Without a RAC plan?

Recovery Audit Contractor (RAC)

Are You Really Ready for RAC?

With the dwindling Medicare Trust and an onslaught of aging baby boomers, Congress has implemented measures to protect Medicare dollars for future generations. The resumption this year of the Recovery Audit Contract program (RAC) will enable Congress, through the Centers for Medicare & Medicaid Services, to identify improperly billed Medicare claims and to recoup any overpayments to healthcare providers. During an initial RAC demonstration conducted in several states during 2006-2008, targeted healthcare facilities were forced to return nearly $1 billion in overpayments. Given this outcome, can you afford not to be ready?

Medicare and Root Causes

The Medicare Fee-for-Service (FFS) program consists of a number of payment systems with a network of contractors that process over 1.2 billion claims annually from more than one million health care providers, including hospitals, physicians, nursing facilities, labs, ambulance companies, and durable medical equipment suppliers. These contractors are also responsible for educating providers on how to submit accurately coded claims that meet Medicare’s medical necessity guidelines. But this process goes only so far in preventing improper claims.

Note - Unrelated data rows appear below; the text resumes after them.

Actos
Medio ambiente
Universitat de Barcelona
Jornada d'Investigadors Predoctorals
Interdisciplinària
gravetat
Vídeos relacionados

Improper payments on claims can occur for the following reasons:

  • Payments are made for services that do not meet Medicare’s medical necessity criteria.
  • Payments are made for services that are incorrectly coded.
  • Providers fail to submit documentation when requested, or fail to submit enough documentation to support the claim.
  • Payments are made to provider per outdated fee schedules

The magnitude of the problem continues to grow year after year. In January 2008, the Office of Management and Budget (OMB) reported that Medicare is among the top three federal programs in terms of improper payments to providers. Erroneous payments totaled an estimated $10.8 billion in 2007, or 3.9% of claims received.